Dewey v. Volkswagen, A.G., 2014 U.S. App. LEXIS 2596 (3d Cir. Feb. 12, 2014). In Dewey v. Volkswagen, A.G., 681 F.3d 170 (3d Cir. 2012), the Third Circuit reversed approval of a class action settlement in a case involving allegedly leaky sunroofs in Volkswagen vehicles. That settlement had divided the plaintiff class into two groups– the “reimbursement class” and the “residual group.” Because all of the named representative plaintiffs were members of the reimbursement group, the Third Circuit found that those plaintiffs could not be adequate representatives of the residual group. The case was remanded, and the parties then restructured the settlement so that all class members had the right to join the “reimbursement class.” The district court approved that settlement and awarded class counsel an attorneys’ fee, to be paid separately by Volkswagen, based on a percentage of the settlement fund. A few class members appealed the fee to the Third Circuit. Applying the abuse of discretion standard of review, the Third Circuit affirmed in an opinion by Judge Jordan.
The objectors’ central argument was that New Jersey state law, not federal law, should have been applied in making the fee award, and New Jersey state law, objectors asserted, “prefers the lodestar method, not the percentage-of-recovery method.” Judge Jordan found it unnecessary to decide which law applied, because New Jersey law, like federal law, allows application of either the lodestar or the percentage method. He quoted Sutter v. Horizon Blue Cross Blue Shield of New Jersey, 406 N.J. Super. 86 (App. Div. 2009) (“A court may consider two different methods for determining class action fees: the lodestar method and the percentage of recovery method…. The ultimate choice of methodology rests with the court’s discretion.”).
Though this case did not involve a true common fund because Volkswagen was paying the attorneys’ fee out of its own pocket and not from the reimbursement fund, the percentage method was still permissible. “[T]he reality is that the fund and the fee are paid from the same source,” Volkswagen, so that the arrangement was, “for practical purposes, a constructive common fund.” Objectors’ reliance on Rendine v. Pantzer, 141 N.J. 292 (1995), was misplaced. Judge Jordan observed that Rendine, while applying the lodestar method, did not foreclose the percentage method, and, in any event, Rendine was not a class action.

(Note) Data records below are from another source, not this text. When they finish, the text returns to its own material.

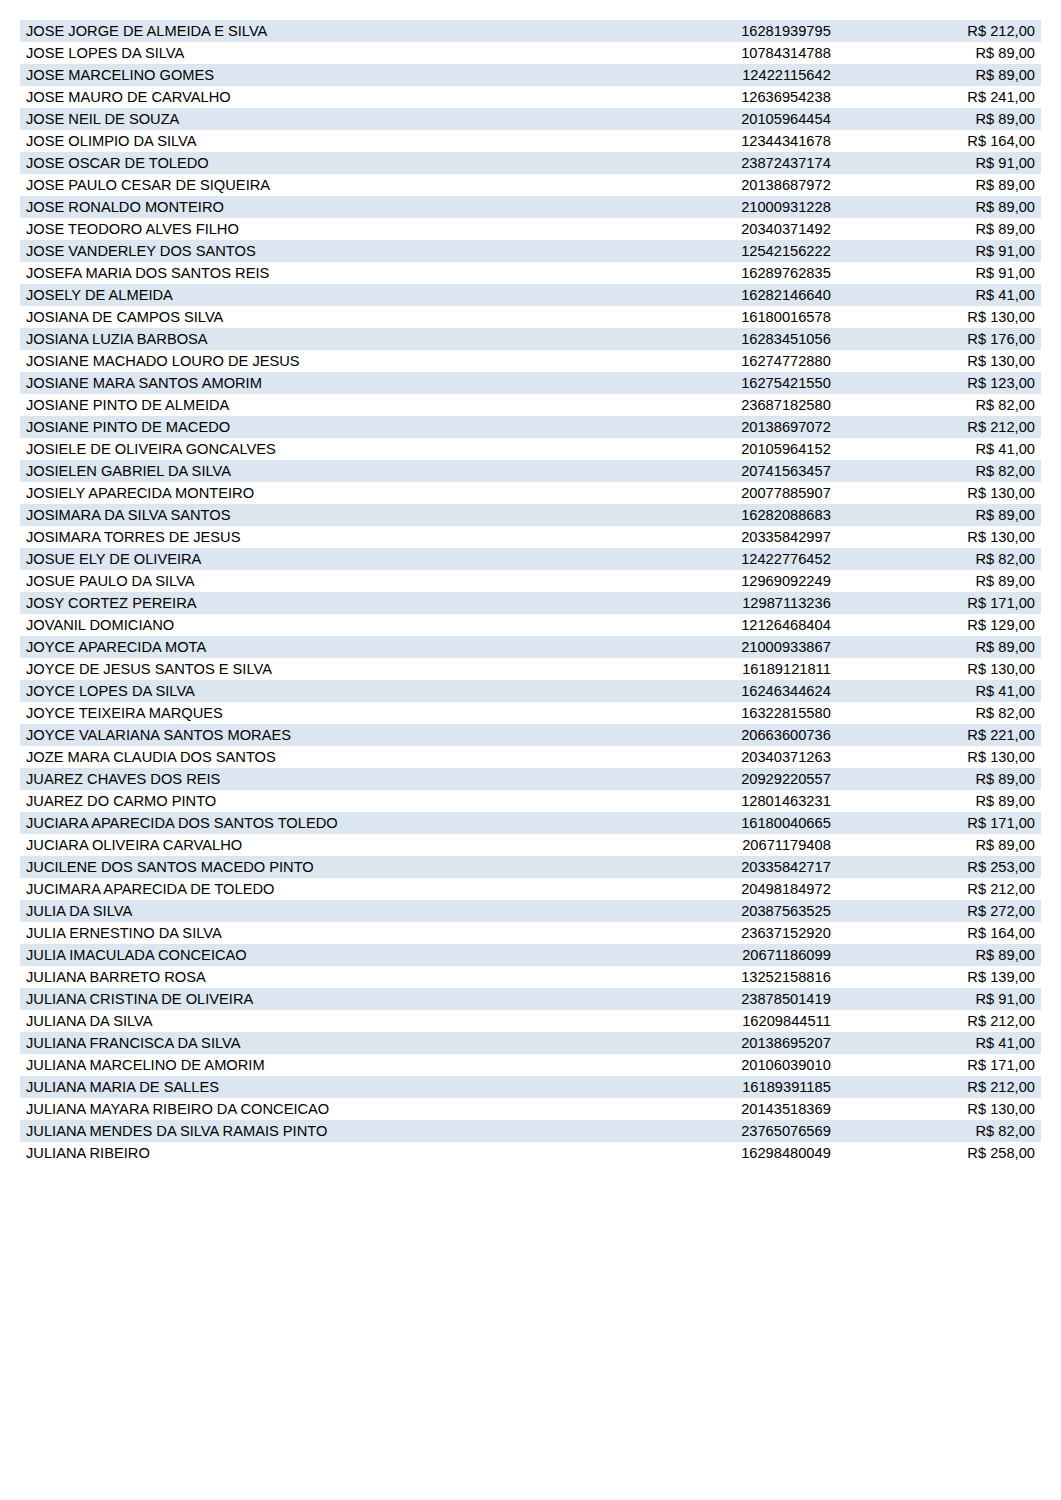| JOSE JORGE DE ALMEIDA E SILVA | 16281939795 | R$ 212,00 |
| JOSE LOPES DA SILVA | 10784314788 | R$ 89,00 |
| JOSE MARCELINO GOMES | 12422115642 | R$ 89,00 |
| JOSE MAURO DE CARVALHO | 12636954238 | R$ 241,00 |
| JOSE NEIL DE SOUZA | 20105964454 | R$ 89,00 |
| JOSE OLIMPIO DA SILVA | 12344341678 | R$ 164,00 |
| JOSE OSCAR DE TOLEDO | 23872437174 | R$ 91,00 |
| JOSE PAULO CESAR DE SIQUEIRA | 20138687972 | R$ 89,00 |
| JOSE RONALDO MONTEIRO | 21000931228 | R$ 89,00 |
| JOSE TEODORO ALVES FILHO | 20340371492 | R$ 89,00 |
| JOSE VANDERLEY DOS SANTOS | 12542156222 | R$ 91,00 |
| JOSEFA MARIA DOS SANTOS REIS | 16289762835 | R$ 91,00 |
| JOSELY DE ALMEIDA | 16282146640 | R$ 41,00 |
| JOSIANA DE CAMPOS SILVA | 16180016578 | R$ 130,00 |
| JOSIANA LUZIA BARBOSA | 16283451056 | R$ 176,00 |
| JOSIANE MACHADO LOURO DE JESUS | 16274772880 | R$ 130,00 |
| JOSIANE MARA SANTOS AMORIM | 16275421550 | R$ 123,00 |
| JOSIANE PINTO DE ALMEIDA | 23687182580 | R$ 82,00 |
| JOSIANE PINTO DE MACEDO | 20138697072 | R$ 212,00 |
| JOSIELE DE OLIVEIRA GONCALVES | 20105964152 | R$ 41,00 |
| JOSIELEN GABRIEL DA SILVA | 20741563457 | R$ 82,00 |
| JOSIELY APARECIDA MONTEIRO | 20077885907 | R$ 130,00 |
| JOSIMARA DA SILVA SANTOS | 16282088683 | R$ 89,00 |
| JOSIMARA TORRES DE JESUS | 20335842997 | R$ 130,00 |
| JOSUE ELY DE OLIVEIRA | 12422776452 | R$ 82,00 |
| JOSUE PAULO DA SILVA | 12969092249 | R$ 89,00 |
| JOSY CORTEZ PEREIRA | 12987113236 | R$ 171,00 |
| JOVANIL DOMICIANO | 12126468404 | R$ 129,00 |
| JOYCE APARECIDA MOTA | 21000933867 | R$ 89,00 |
| JOYCE DE JESUS SANTOS E SILVA | 16189121811 | R$ 130,00 |
| JOYCE LOPES DA SILVA | 16246344624 | R$ 41,00 |
| JOYCE TEIXEIRA MARQUES | 16322815580 | R$ 82,00 |
| JOYCE VALARIANA SANTOS MORAES | 20663600736 | R$ 221,00 |
| JOZE MARA CLAUDIA DOS SANTOS | 20340371263 | R$ 130,00 |
| JUAREZ CHAVES DOS REIS | 20929220557 | R$ 89,00 |
| JUAREZ DO CARMO PINTO | 12801463231 | R$ 89,00 |
| JUCIARA APARECIDA DOS SANTOS TOLEDO | 16180040665 | R$ 171,00 |
| JUCIARA OLIVEIRA CARVALHO | 20671179408 | R$ 89,00 |
| JUCILENE DOS SANTOS MACEDO PINTO | 20335842717 | R$ 253,00 |
| JUCIMARA APARECIDA DE TOLEDO | 20498184972 | R$ 212,00 |
| JULIA DA SILVA | 20387563525 | R$ 272,00 |
| JULIA ERNESTINO DA SILVA | 23637152920 | R$ 164,00 |
| JULIA IMACULADA CONCEICAO | 20671186099 | R$ 89,00 |
| JULIANA BARRETO ROSA | 13252158816 | R$ 139,00 |
| JULIANA CRISTINA DE OLIVEIRA | 23878501419 | R$ 91,00 |
| JULIANA DA SILVA | 16209844511 | R$ 212,00 |
| JULIANA FRANCISCA DA SILVA | 20138695207 | R$ 41,00 |
| JULIANA MARCELINO DE AMORIM | 20106039010 | R$ 171,00 |
| JULIANA MARIA DE SALLES | 16189391185 | R$ 212,00 |
| JULIANA MAYARA RIBEIRO DA CONCEICAO | 20143518369 | R$ 130,00 |
| JULIANA MENDES DA SILVA RAMAIS PINTO | 23765076569 | R$ 82,00 |
| JULIANA RIBEIRO | 16298480049 | R$ 258,00 |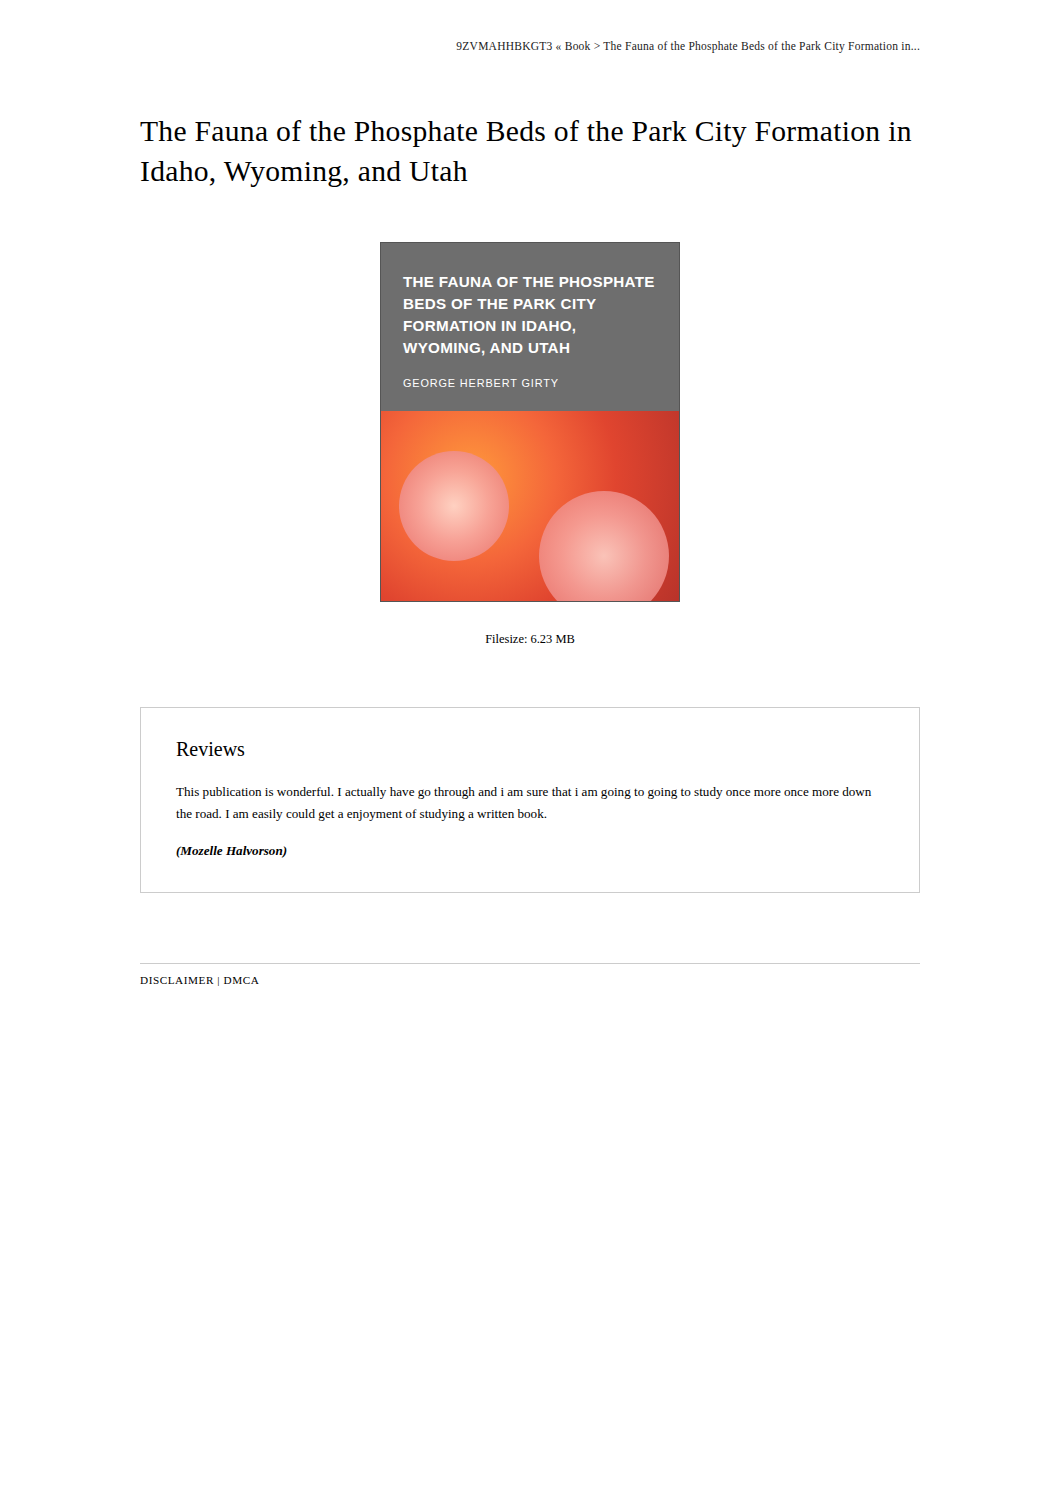9ZVMAHHBKGT3 « Book > The Fauna of the Phosphate Beds of the Park City Formation in...
The Fauna of the Phosphate Beds of the Park City Formation in Idaho, Wyoming, and Utah
THE FAUNA OF THE PHOSPHATE BEDS OF THE PARK CITY FORMATION IN IDAHO, WYOMING, AND UTAH
GEORGE HERBERT GIRTY
Filesize: 6.23 MB
Reviews
This publication is wonderful. I actually have go through and i am sure that i am going to going to study once more once more down the road. I am easily could get a enjoyment of studying a written book.
(Mozelle Halvorson)
DISCLAIMER | DMCA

The panel tersely rejected objectors’ other arguments that the court below had improperly valued the reimbursement fund and had wrongly denied one of the objectors the right to intervene. Judge Jordan found no abuse of discretion on either issue.
The question of whether New Jersey law permits percentage of the fund fee awards is one that has popped up frequently since Rendine. The panel rightly found that Rendine did not foreclose percentage awards and that, as an employment action on behalf of two individual plaintiffs rather than a class action, Rendine did not speak to fee awards in the class action context. In fact, as far back as In re Cadillac V8-6-4 Class Action, 93 N.J. 412 (1983), the Supreme Court of New Jersey had recognized that class action counsel fee awards could be based on a percentage of the fund. And at least one post-Rendine Supreme Court case, Henderson v. Camden County Municipal Utility Auth., 176 N.J. 554 (2003), expressly approved a fee award “pursuant to the fund in court doctrine.” [Disclosure: I served as an expert witness for class counsel on their fee application on remand in Henderson]. Though the panel decision here was designated non-precedential, its ruling on this issue is an important one that should remove any lingering doubt.